Content starts

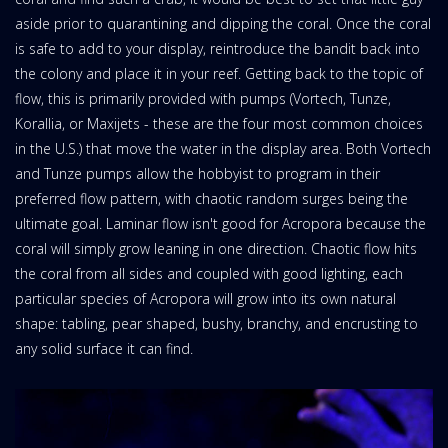
aside prior to quarantining and dipping the coral. Once the coral
is safe to add to your display, reintroduce the bandit back into
the colony and place it in your reef. Getting back to the topic of
flow, this is primarily provided with pumps (Vortech, Tunze,
Korallia, or Maxijets - these are the four most common choices
in the U.S.) that move the water in the display area. Both Vortech
and Tunze pumps allow the hobbyist to program in their
preferred flow pattern, with chaotic random surges being the
ultimate goal. Laminar flow isn't good for Acropora because the
coral will simply grow leaning in one direction. Chaotic flow hits
the coral from all sides and coupled with good lighting, each
particular species of Acropora will grow into its own natural
shape: tabling, pear shaped, bushy, branchy, and encrusting to
any solid surface it can find.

Content ends

**Directive**
Set down the material above word for word and skip its pictures.

**Task result**
aside prior to quarantining and dipping the coral. Once the coral
is safe to add to your display, reintroduce the bandit back into
the colony and place it in your reef. Getting back to the topic of
flow, this is primarily provided with pumps (Vortech, Tunze,
Korallia, or Maxijets - these are the four most common choices
in the U.S.) that move the water in the display area. Both Vortech
and Tunze pumps allow the hobbyist to program in their
preferred flow pattern, with chaotic random surges being the
ultimate goal. Laminar flow isn't good for Acropora because the
coral will simply grow leaning in one direction. Chaotic flow hits
the coral from all sides and coupled with good lighting, each
particular species of Acropora will grow into its own natural
shape: tabling, pear shaped, bushy, branchy, and encrusting to
any solid surface it can find.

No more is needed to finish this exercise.